61.11% of REIT property types averaged a positive total return in May. There was a 13.6% total return spread between the best and worst performing property types. Diversified (+8.04%) and Advertising (+7.55%) were the best performing property types in May. Infrastructure (-5.55%) and Shopping Center REITs (-2.55%) underperformed.

Even after solid gains in May, Office (-19.77%) and Hotel REITs (-18.84%) remain the worst performing REIT property types year-to-date. Despite underperforming in May, Health Care (+5.89%) and Casinos (+4.24%) remain the best performing property types thus far in 2025.

The REIT sector as a whole saw the average P/FFO (2025Y) increase 0.2 turns in May from 13.4x up to 13.6x. 50% of property types averaged multiple expansion, 33.3% averaged multiple contraction and 16.7% saw multiple hold steady in May. Data Centers (28.3x), Land (23.5x), Multifamily (22.8x), Single Family Housing (19.1x) and Manufactured Housing (18.8x) currently trade at the highest average multiples among REIT property types. Hotels (6.2x), Office (8.5x) and Malls (9.2x) are the only property types that average single digit FFO multiples.

Performance of Individual Securities

Paramount Group (PGRE) (+41.03%) had a rough start to the year, declining -13.18% over the first 4 months of 2025, but surged deep into positive territory in May. After market close on April 30th, PGRE posted an earning beat that included raised guidance for 2025 leasing activity and occupancy. PGRE then also announced on May 19th that it will be conducting a review of strategic opportunities to maximize shareholder value.

May’s share price collapse of Office Properties Income Trust (OPI) (-52.93%) was narrowly worse than that of perpetually freefalling Wheeler REIT (WHLR) (-50.56%), which has led the REIT sector downward most months of 2025. After market close on April 30th, OPI posted dismal earnings which showed a significant year-over-year decline in both FFO/share and occupancy. Increased cost of debt service and a spike in tenant lease non-renewals drove the poor results.

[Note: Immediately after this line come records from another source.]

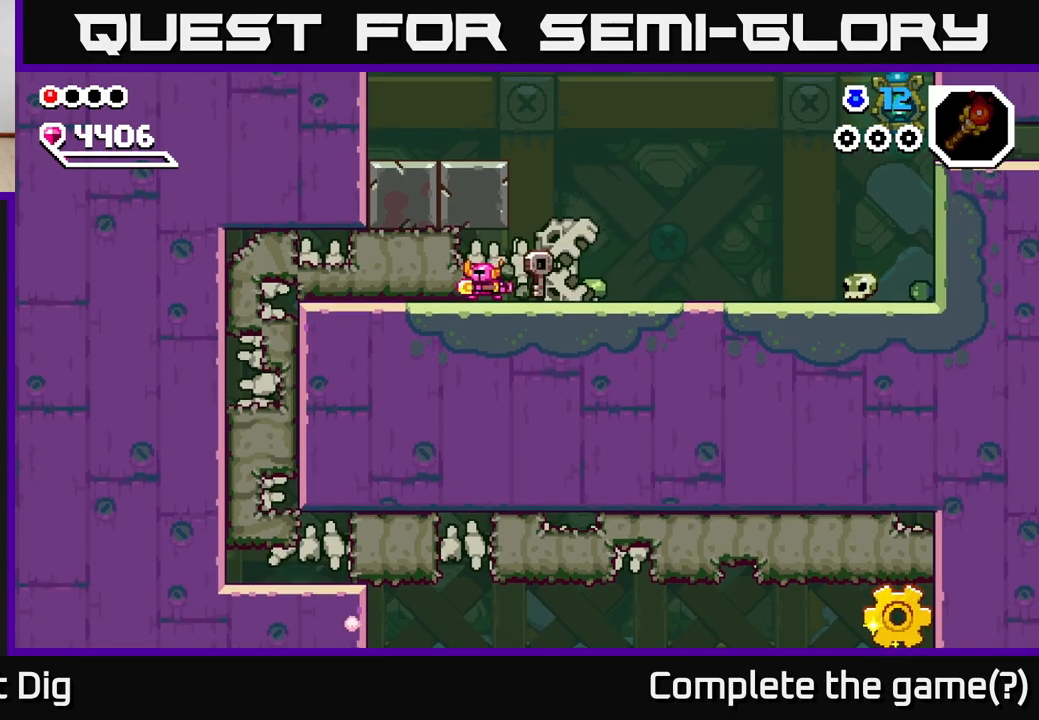
{"buttons": [], "left_stick": "left", "right_stick": "center", "events": [[83, "X", "down"], [200, "X", "up"], [300, "X", "down"], [450, "X", "up"]]}
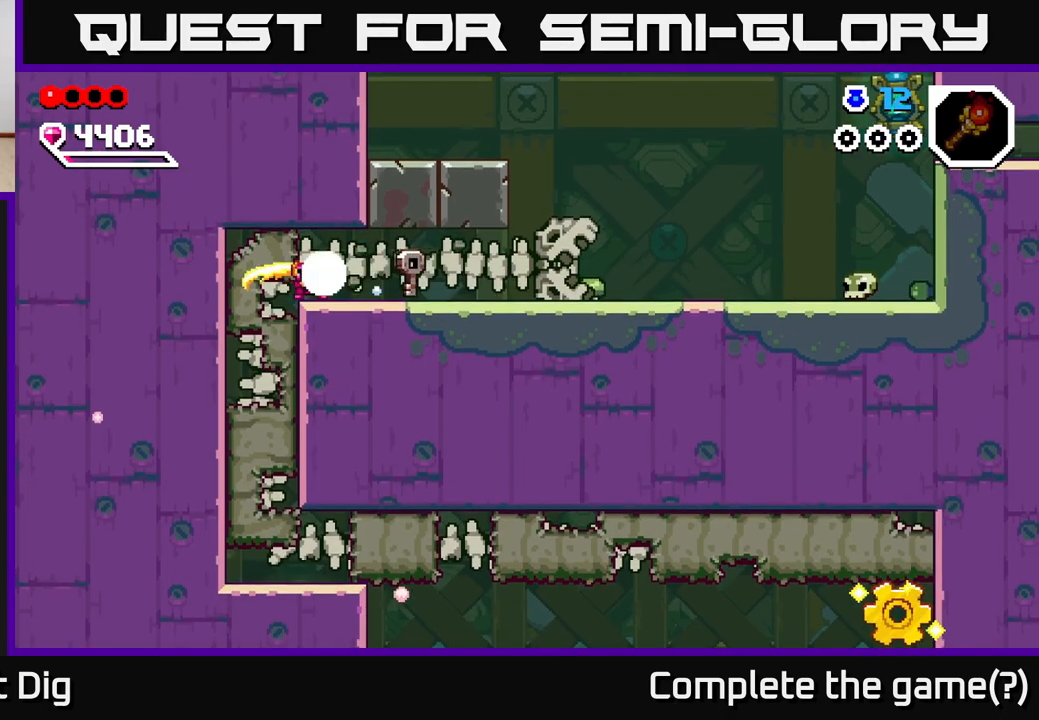
{"buttons": [], "left_stick": "down", "right_stick": "center", "events": [[67, "X", "down"], [167, "X", "up"], [167, "left_stick", "down"], [283, "X", "down"], [433, "X", "up"]]}
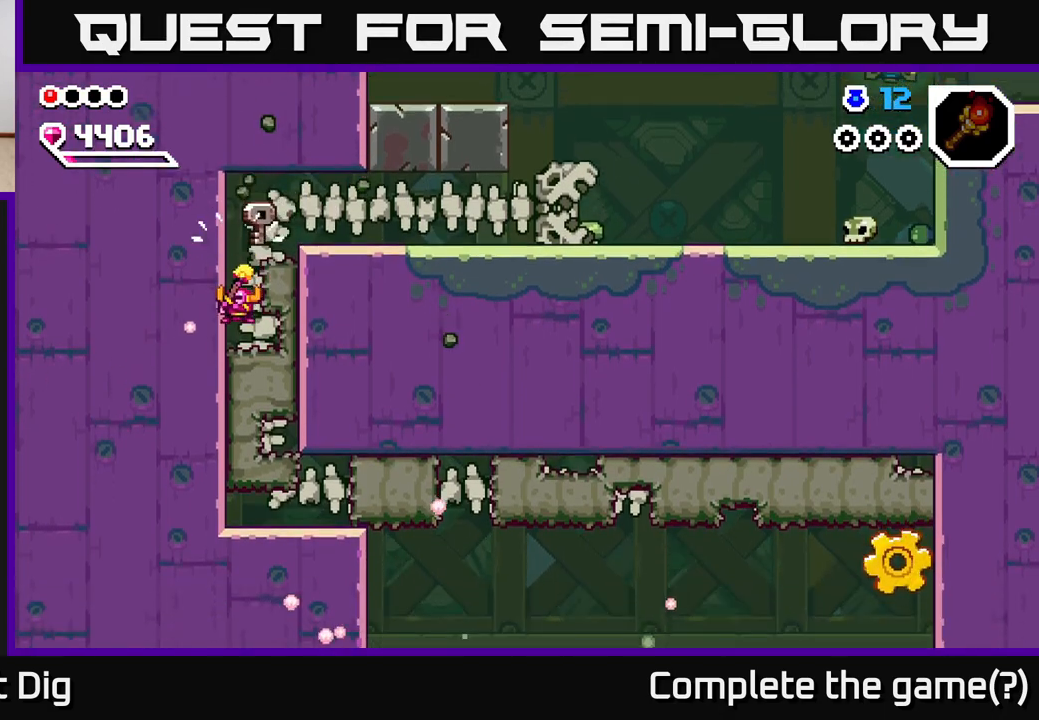
{"buttons": ["X"], "left_stick": "down", "right_stick": "center", "events": [[33, "X", "down"], [183, "X", "up"], [267, "X", "down"], [400, "X", "up"], [483, "X", "down"]]}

62.58% of REITs had a positive total return in May. REITs have averaged a -7.33% year-to-date total return in 2025, which slightly trails the -5.45% return for the REIT sector over the first 5 months of 2024.

Dividend Yield

Dividend yield is an important component of a REIT’s total return. The particularly high dividend yields of the REIT sector are, for many investors, the primary reason for investment in this sector. As many REITs are currently trading at share prices well below their NAV, yields are currently quite high for many REITs within the sector. Although a particularly high yield for a REIT may sometimes reflect a disproportionately high risk, there exist opportunities in some cases to capitalize on dividend yields that are sufficiently attractive to justify the underlying risks of the investment. I have included below a table ranking equity REITs from highest dividend yield (as of 5/31/2025) to lowest dividend yield.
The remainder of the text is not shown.